Install Torch, MPI, Boost and CUDA (if using GPU).

Follow the torch, cuda and boost websites to install the respective packages. For Open-MPI follow instructions below to install MPI with CUDA.

wget https://www.open-mpi.org/software/ompi/v2.1/downloads/openmpi-2.1.2.tar.bz2
tar xfj openmpi-2.1.2.tar.bz2
cd openmpi-2.1.2; mkdir build; cd build
../configure --prefix=$HOME/usr --enable-mpi-cxx --enable-shared --enable-mpi-thread-multiple --enable-mpi-ext=affinity,cuda --with-cuda=/usr/local/cuda
make -j 8 all
make install

Note: Use similar instructions with openmpi-3.0.0.tar.bz2, but --enable-mpi-thread-multiple needs then to be removed.

• Checkout the latest version of MALT-2 from github

git clone https://github.com/malt2/malt2.git --recursive

Setup the environment variables

Source your torch/cuda/MKL environment:

on some machines, you might need things something like (MKL is optional):

source [torch-dir]/install/bin/torch-activate
source /opt/intel/mkl/bin/intel64/mklvars.sh intel64

If using modules, you can try:

module install icc cuda80 luajit

To build everything including dstorm, orm and torch, just type from the top-level directory:

make

Component-wise build

To build componenet-wise (not required if using make above):

Build the dstorm directory, run:

cd dstorm
./mkit.sh GPU test

You should get a SUCCESS as the output.
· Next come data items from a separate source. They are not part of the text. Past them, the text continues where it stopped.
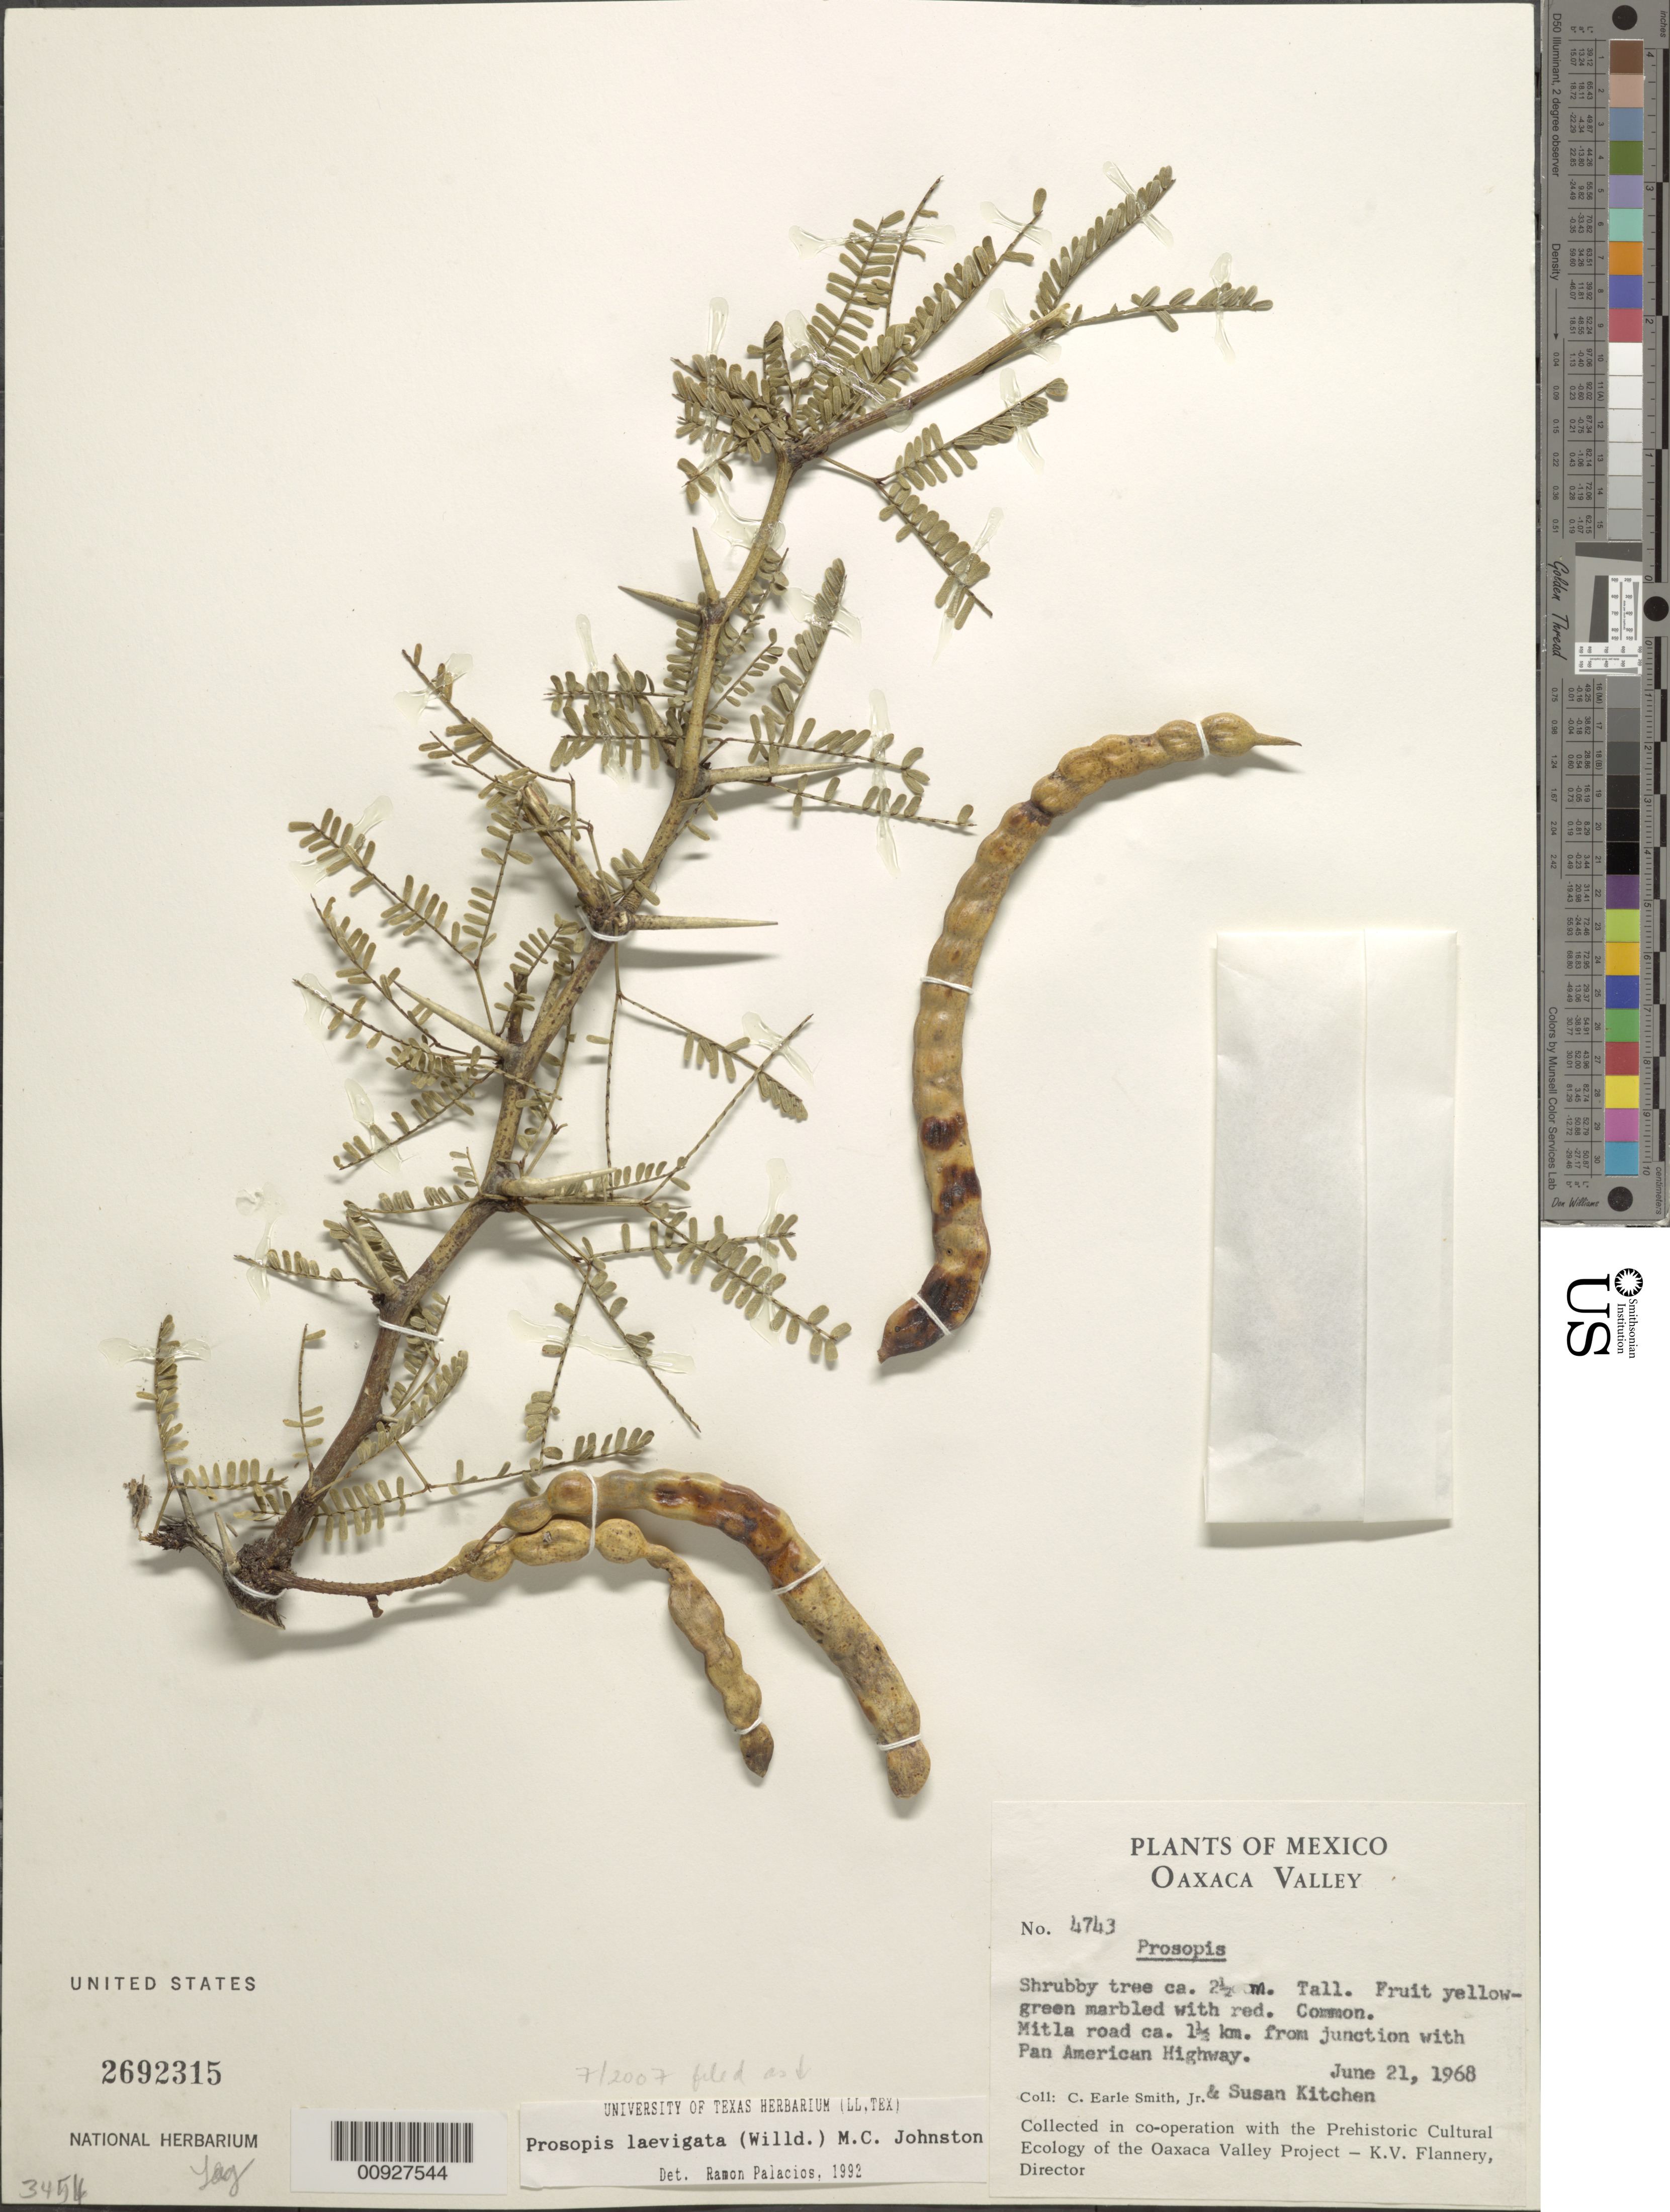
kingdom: Plantae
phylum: Tracheophyta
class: Magnoliopsida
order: Fabales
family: Fabaceae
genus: Neltuma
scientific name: Neltuma laevigata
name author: (Humb. & Bonpl. ex Willd.) Britton & Rose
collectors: C. E. Smith Jr. & S. Kitchen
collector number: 4743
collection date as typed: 21 Jun 1968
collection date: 1968-06-21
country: Mexico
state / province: Oaxaca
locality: Mitla road ca. 1½ km. from junction with Pan American Highway.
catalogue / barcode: US 2692315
Check the log files to ensure the build is successful.

The general format is:

./mkit.sh <type> 

where TYPE is: or MPI (liborm + mpi) or GPU (liborm + mpi + gpu) A side effect is to create ../dstorm-env.{mk|cmake} environment files, so lua capabilities can match the libdstorm compile options.

Build the orm

cd orm
./mkorm.sh GPU

Building Torch packages. With Torch environment setup, install the malt-2 and dstoptim (distributed optimization packages)

cd dstorm/src/torch
rm -rf build && VERBOSE=7 luarocks make malt-2-scm-1.rockspec >& mk.log && echo YAY #build and install the malt-2 package
cd dstoptim
rm -rf build && VERBOSE=7 luarocks make dstoptim-scm-1.rockspec >&mk.log && echo YAY # build the dstoptim package

Test

• A very basic test is to run th and then try, by hand,

require "malt2"

Run a quick test.

• With MPI, then you'll need to run via mpirun, perhaps something like:

mpirun -np 2 `which th` `pwd -P`/test.lua mpi 2>&1 | tee test-mpi.log

• if GPU,

mpirun -np 2 `which th` `pwd -P`/test.lua gpu 2>&1 | tee test-GPU-gpu.log

• NEW: a WITH_GPU compile can also run with MPI transport

mpirun -np 2 `which th` `pwd -P`/test.lua mpi 2>&1 | tee test-GPU-mpi.log

default transport is set to the "highest" built into libdstorm2: GPU > MPI > SHM

mpirun -np 2 `which th` `pwd -P`/test.lua 2>&1 | tee test-best.log

Running over multiple GPUs.

• MPI only sees the hostname. By default, on every host, MPI jobs enumerate the GPUs and start running the processes. The only way to change this and run on other GPUs in a round-robin fashion is to change this enumeration for every rank using CUDA_VISIBLE_DEVICES. An example script is in redirect.sh file in the top-level directory.

• To run:

mpirun -np 2 ./redirect.sh `which th` `pwd`/test.lua

This script assigns available GPUs in a round-robin fashion. Since MPI requires visibility of all other GPUs to correctly access shared memory, this script only changes the enumeration order and does not restrict visibility.

Applications

Now we can run simple torch demos such as distributed linear-regression or imagenet.

Clone the tutorials repo:

git clone https://github.com/malt2/malt2.tutorials

Run individual tutorials as per README in each sub-directory. The mpitest.sh is the general launch script. An additonal script redirect.sh is provided to distribute MPI processes over different GPUs.